Dawda Jawara was born in 1924 – One of six sons, Dawda from an early age attended the local Arabic schools. Upon matriculation in 1945, he worked as a nurse until 1947 at the Victoria Hospital in colonial Bathurst. After attending Achimota College, Jawara won a scholarship to Scotland’s Glasgow University to study veterinary medicine.
When Jawara returned home in 1953 after completing his studies as a veterinary surgeon, he served first as a veterinary officer. He became a Christian, and now, as “David,” in 1955 married Augusta Mahoney, daughter of Sir John Mahoney, a prominent Aku in Bathurst. With Jawara’s rise to power after the 1962 elections, the colonial administration began a gradual withdrawal from the Gambia, with self-government granted in 1963. Jawara was appointed Prime Minister in the same year, and independence came on February 18, 1965.

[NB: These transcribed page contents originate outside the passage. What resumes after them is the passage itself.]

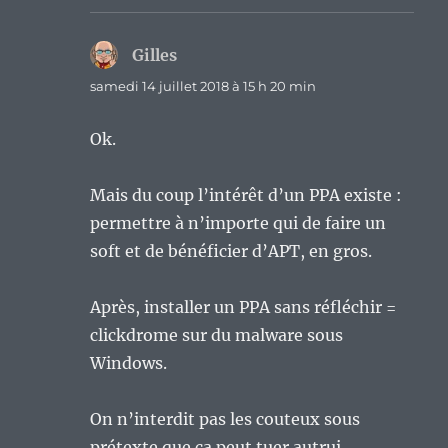
Gilles
dit :
samedi 14 juillet 2018 à 15 h 20 min
Ok.
Mais du coup l’intérêt d’un PPA existe :
permettre à n’importe qui de faire un
soft et de bénéficier d’APT, en gros.
Après, installer un PPA sans réfléchir =
clickdrome sur du malware sous
Windows.
On n’interdit pas les couteux sous
prétexte que ça peut tuer autrui.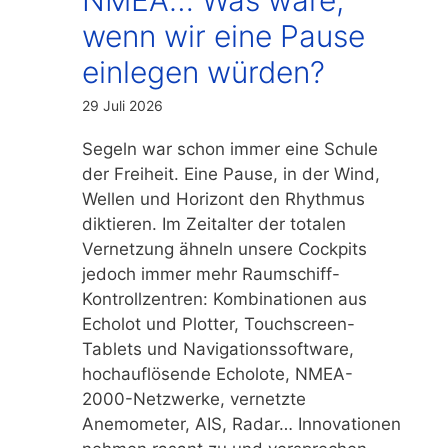
wenn wir eine Pause
einlegen würden?
29 Juli 2026
Segeln war schon immer eine Schule
der Freiheit. Eine Pause, in der Wind,
Wellen und Horizont den Rhythmus
diktieren. Im Zeitalter der totalen
Vernetzung ähneln unsere Cockpits
jedoch immer mehr Raumschiff-
Kontrollzentren: Kombinationen aus
Echolot und Plotter, Touchscreen-
Tablets und Navigationssoftware,
hochauflösende Echolote, NMEA-
2000-Netzwerke, vernetzte
Anemometer, AIS, Radar… Innovationen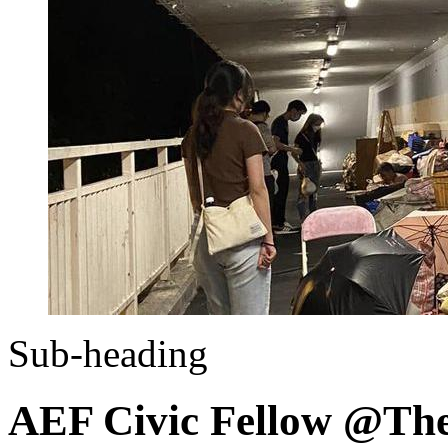
Sub-heading
AEF Civic Fellow @The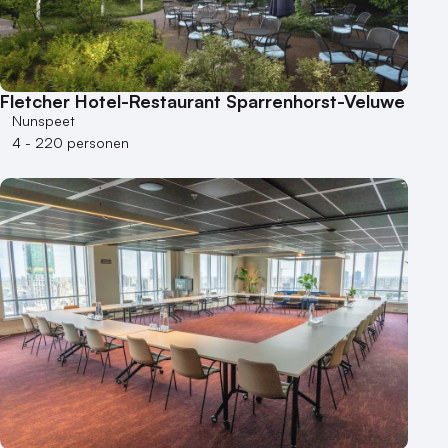
Fletcher Hotel-Restaurant Sparrenhorst-Veluwe
Nunspeet
4 - 220 personen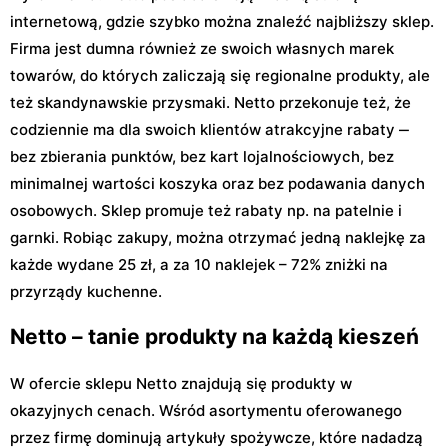
internetową, gdzie szybko można znaleźć najbliższy sklep.
Firma jest dumna również ze swoich własnych marek
towarów, do których zaliczają się regionalne produkty, ale
też skandynawskie przysmaki. Netto przekonuje też, że
codziennie ma dla swoich klientów atrakcyjne rabaty ‒
bez zbierania punktów, bez kart lojalnościowych, bez
minimalnej wartości koszyka oraz bez podawania danych
osobowych. Sklep promuje też rabaty np. na patelnie i
garnki. Robiąc zakupy, można otrzymać jedną naklejkę za
każde wydane 25 zł, a za 10 naklejek – 72% zniżki na
przyrządy kuchenne.
Netto – tanie produkty na każdą kieszeń
W ofercie sklepu Netto znajdują się produkty w
okazyjnych cenach. Wśród asortymentu oferowanego
przez firmę dominują artykuły spożywcze, które nadadzą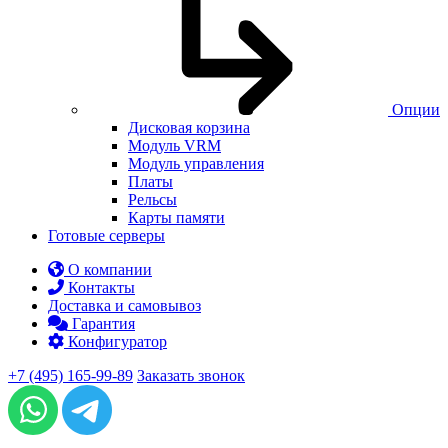
Опции
Дисковая корзина
Модуль VRM
Модуль управления
Платы
Рельсы
Карты памяти
Готовые серверы
О компании
Контакты
Доставка и самовывоз
Гарантия
Конфигуратор
+7 (495) 165-99-89
Заказать звонок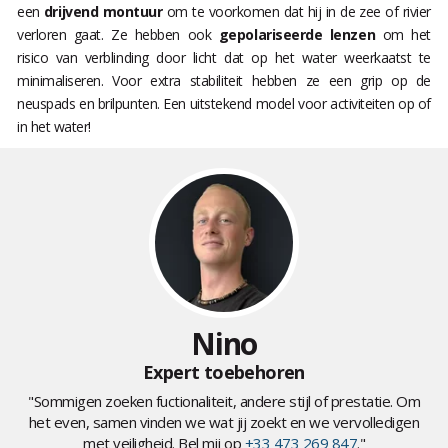
een
drijvend montuur
om te voorkomen dat hij in de zee of rivier
verloren gaat. Ze hebben ook
gepolariseerde lenzen
om het
risico van verblinding door licht dat op het water weerkaatst te
minimaliseren. Voor extra stabiliteit hebben ze een grip op de
neuspads en brilpunten. Een uitstekend model voor activiteiten op of
in het water!
Nino
Expert toebehoren
"Sommigen zoeken fuctionaliteit, andere stijl of prestatie. Om
het even, samen vinden we wat jij zoekt en we vervolledigen
met veiligheid. Bel mij op
+33 473 269 847
."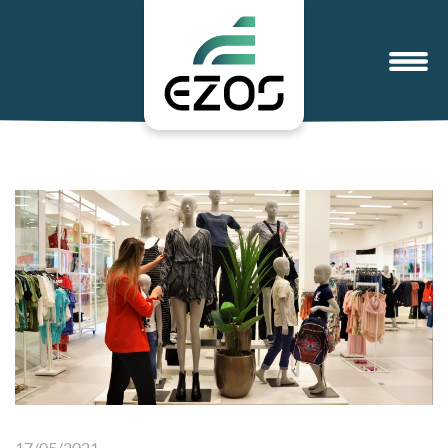
17/05/2021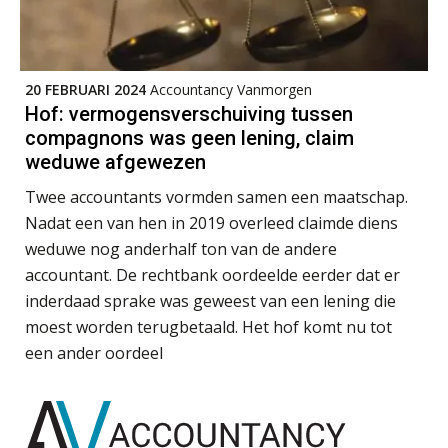
dat je eerst SharePoint op orde hebt
Klantadviseur Accountancy (32-40 uur)
Finnerz
Terug naar het ambacht
20 FEBRUARI 2024
Accountancy Vanmorgen
Hof: vermogensverschuiving tussen
Cyberbeveiligingswet definitief: dit
Eindverantwoordelijk Accountant Samenstel (RA
compagnons was geen lening, claim
moet je accountantskantoor vóór 15
augustus geregeld hebben
of AA)
weduwe afgewezen
PIA Group
Waarom SharePoint en Copilot je de
Twee accountants vormden samen een maatschap.
inzichten op klantdossiers schuldig
blijven
Nadat een van hen in 2019 overleed claimde diens
weduwe nog anderhalf ton van de andere
(Senior) Assistent Accountant Audit , Cooster
“Waarom CRM in de accountancy
vaak meer ruis dan overzicht brengt”
accountant. De rechtbank oordeelde eerder dat er
Coaching Accountants – Bilthoven/Barneveld
inderdaad sprake was geweest van een lening die
PIA Group
ICT & AI | “Accountancywerk
moest worden terugbetaald. Het hof komt nu tot
verandert sneller dan de meeste
kantoren beseffen”
een ander oordeel
Senior assistent accountant | samenstel
De cijfers kloppen. Maar klopt de
Scab
cultuur ook?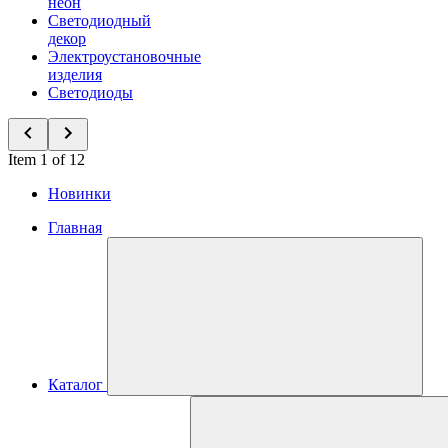
неон
Светодиодный
декор
Электроустановочные
изделия
Светодиоды
Item 1 of 12
Новинки
Главная
Каталог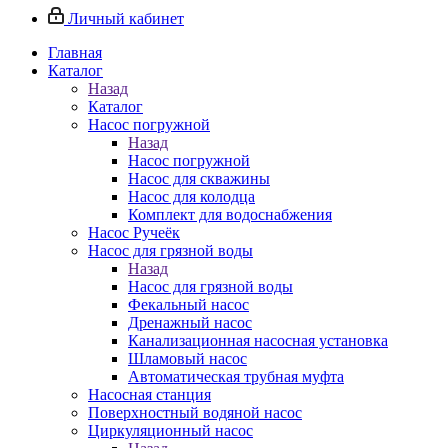
Личный кабинет
Главная
Каталог
Назад
Каталог
Насос погружной
Назад
Насос погружной
Насос для скважины
Насос для колодца
Комплект для водоснабжения
Насос Ручеёк
Насос для грязной воды
Назад
Насос для грязной воды
Фекальный насос
Дренажный насос
Канализационная насосная установка
Шламовый насос
Автоматическая трубная муфта
Насосная станция
Поверхностный водяной насос
Циркуляционный насос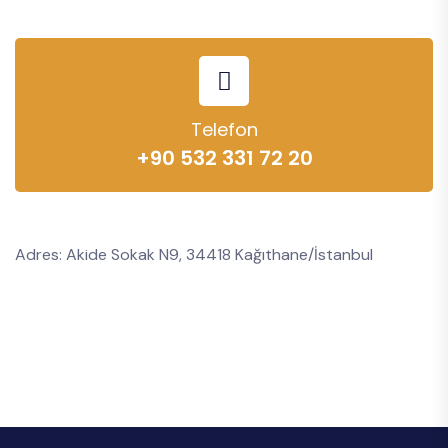
Telefon
+90 532 331 72 20
Adres: Akide Sokak N9, 34418 Kağıthane/İstanbul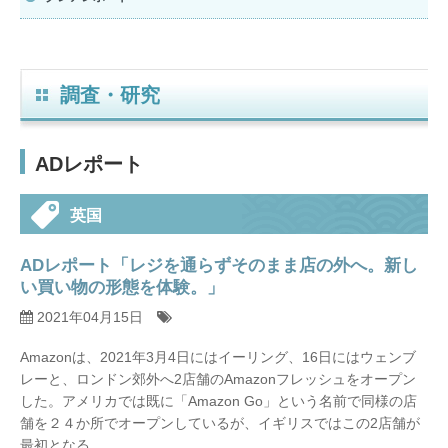
調査・研究
ADレポート
英国
ADレポート「レジを通らずそのまま店の外へ。新し
い買い物の形態を体験。」
2021年04月15日
Amazonは、2021年3月4日にはイーリング、16日にはウェンブ
レーと、ロンドン郊外へ2店舗のAmazonフレッシュをオープン
した。アメリカでは既に「Amazon Go」という名前で同様の店
舗を２４か所でオープンしているが、イギリスではこの2店舗が
最初となる。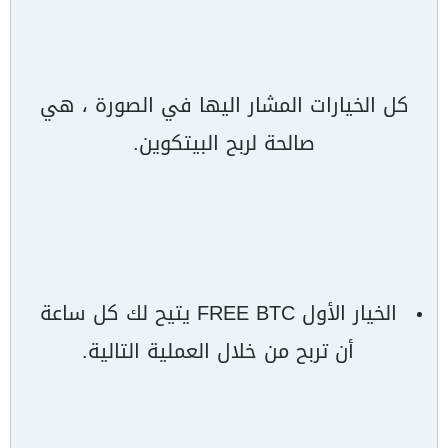
كل الخيارات المشار اليها في الصورة ، هي
صالحة لربح البيتكوين.
الخيار الأول FREE BTC يتيح لك كل ساعة
أن تربح من خلال العملية التالية.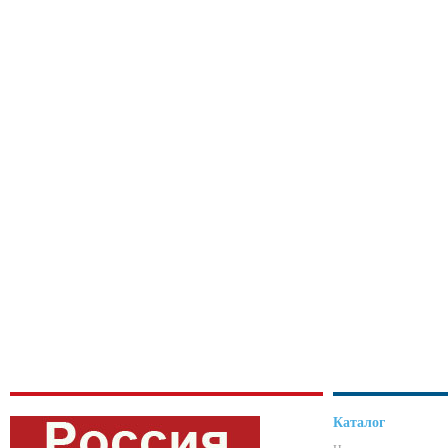
Каталог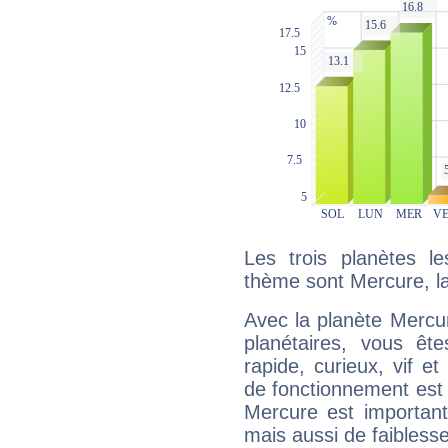
Les trois planètes l
thème sont Mercure, la 
Avec la planète Mercur
planétaires, vous ête
rapide, curieux, vif 
de fonctionnement est 
Mercure est important
mais aussi de faibless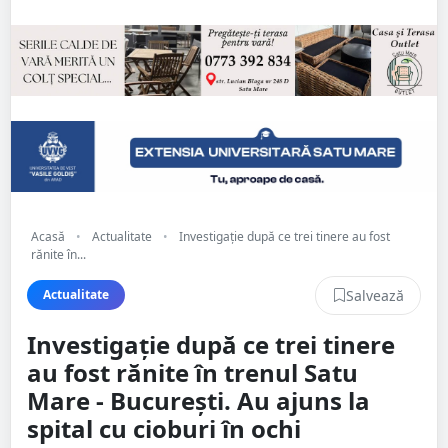
Acasă
•
Actualitate
•
Investigație după ce trei tinere au fost
rănite în...
Salvează
Actualitate
Investigație după ce trei tinere
au fost rănite în trenul Satu
Mare - București. Au ajuns la
spital cu cioburi în ochi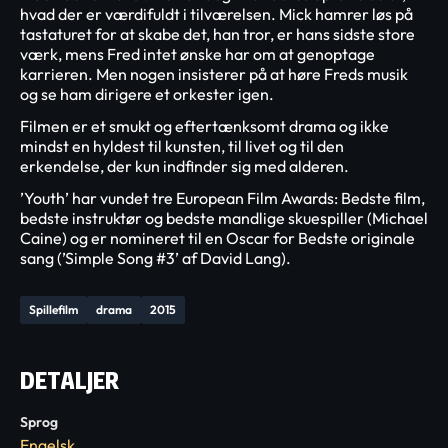
hvad der er værdifuldt i tilværelsen. Mick hamrer løs på
tastaturet for at skabe det, han tror, er hans sidste store
værk, mens Fred intet ønske har om at genoptage
karrieren. Men nogen insisterer på at høre Freds musik
og se ham dirigere et orkester igen.
Filmen er et smukt og eftertænksomt drama og ikke
mindst en hyldest til kunsten, til livet og til den
erkendelse, der kun indfinder sig med alderen.
’Youth’ har vundet tre European Film Awards: Bedste film,
bedste instruktør og bedste mandlige skuespiller (Michael
Caine) og er nomineret til en Oscar for Bedste originale
sang (’Simple Song #3’ af David Lang).
Spillefilm
drama
2015
DETALJER
Sprog
Engelsk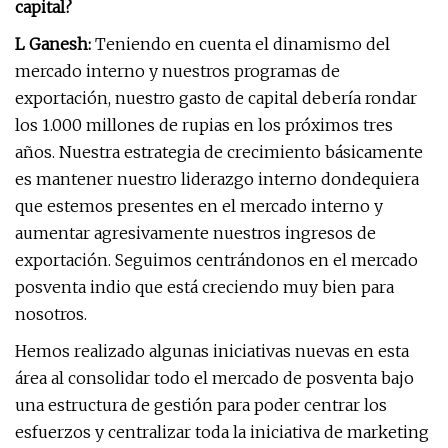
capital?
L Ganesh:
Teniendo en cuenta el dinamismo del
mercado interno y nuestros programas de
exportación, nuestro gasto de capital debería rondar
los 1.000 millones de rupias en los próximos tres
años. Nuestra estrategia de crecimiento básicamente
es mantener nuestro liderazgo interno dondequiera
que estemos presentes en el mercado interno y
aumentar agresivamente nuestros ingresos de
exportación. Seguimos centrándonos en el mercado
posventa indio que está creciendo muy bien para
nosotros.
Hemos realizado algunas iniciativas nuevas en esta
área al consolidar todo el mercado de posventa bajo
una estructura de gestión para poder centrar los
esfuerzos y centralizar toda la iniciativa de marketing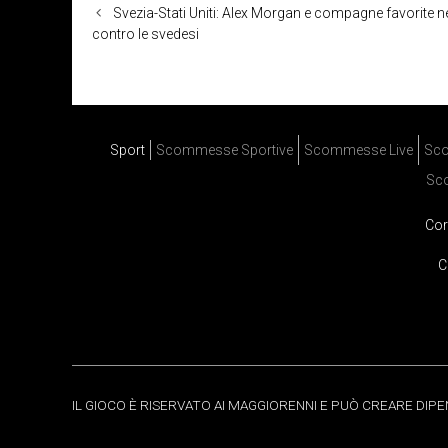
Svezia-Stati Uniti: Alex Morgan e compagne favorite ne
contro le svedesi
Sport
Scommesse Sportive
Scommesse Live
Sco
Sc
Cor
C
IL GIOCO È RISERVATO AI MAGGIORENNI E PUÒ CREARE DIP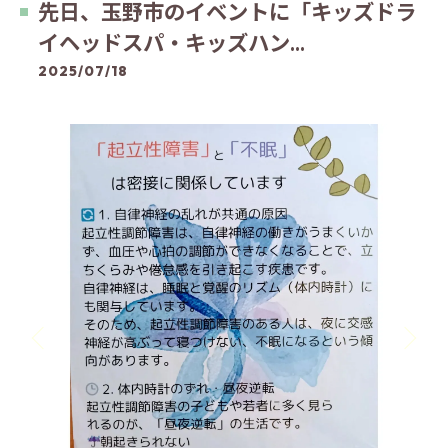
先日、玉野市のイベントに「キッズドラ
イヘッドスパ・キッズハン...
2025/07/18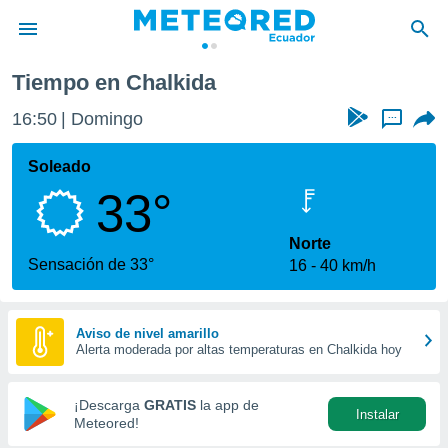
Tiempo en Chalkida
privacidad
16:50
Domingo
...
o de
com.ec) ha
Soleado
ado por
33°
es para
ue la
 que se
Norte
e calidad.
Sensación de 33°
16
40 km/h
eder a este
ediante las
opciones:
Aviso de nivel amarillo
Alerta moderada por altas temperaturas en Chalkida hoy
ookies y
e forma
¡Descarga
GRATIS
la app de
Instalar
d digital
Meteored!
ada, basada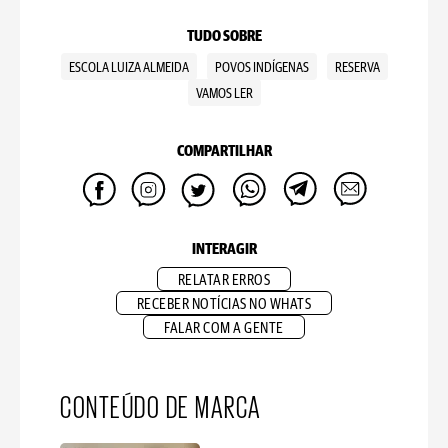
TUDO SOBRE
ESCOLA LUIZA ALMEIDA
POVOS INDÍGENAS
RESERVA
VAMOS LER
COMPARTILHAR
INTERAGIR
RELATAR ERROS
RECEBER NOTÍCIAS NO WHATS
FALAR COM A GENTE
CONTEÚDO DE MARCA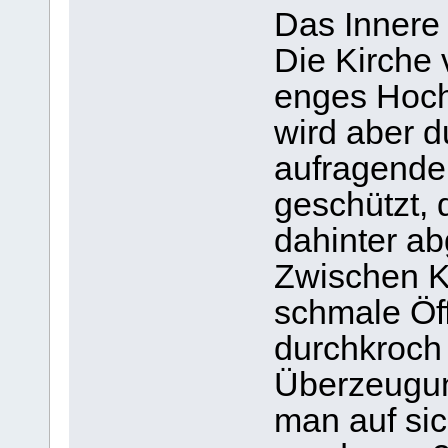
Das Innere 
Die Kirche v
enges Hochg
wird aber d
aufragende
geschützt, 
dahinter a
Zwischen Ki
schmale Öff
durchkroch
Überzeugung
man auf sic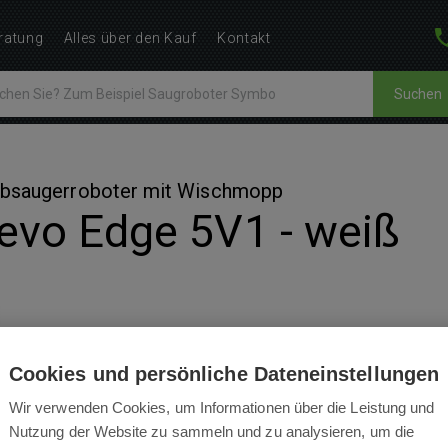
ratung
Alles über den Kauf
Kontakt
Suchen
aubsaugerroboter mit Wischmopp
evo Edge 5V1 - weiß
Cookies und persönliche Dateneinstellungen
BEWERTUNGEN
ZUBEHÖR
BEDI
5
Wir verwenden Cookies, um Informationen über die Leistung und
Nutzung der Website zu sammeln und zu analysieren, um die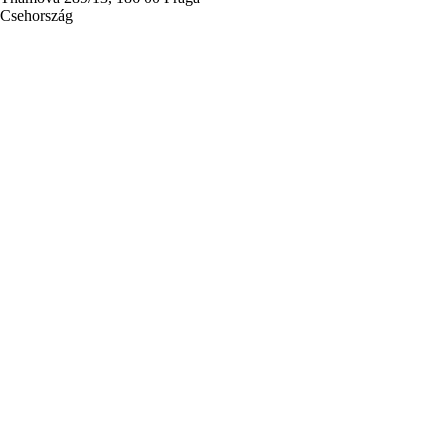
Csehország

After independence, in response to the pre-1965 challenges to his authority, Jawara moved to reduce the size, cohesion and authority of the founding members as a group. Many of the party’s earliest adherents (even those who showed no outward sign of disloyalty) lost ministerial posts during the early years of PPP rule.
In December 1991, Jawara announced that he would not seek re-election in 1992. After 30 years leading his country, he decided to retire. However, such panic greeted his announcement, that he consented to stand for re-election yet again. The question of his retirement continued to loom over The Gambia’s political future, however, and dissention mounted.
On 22 Jul 1994, a group of soldiers led by Lieutenant Yahya Jammeh stormed the capital. The coup was successful and Jawara was exiled until 2002. He returned to The Gambia as an elder statesman, but cannot take part in politics for the rest of his life.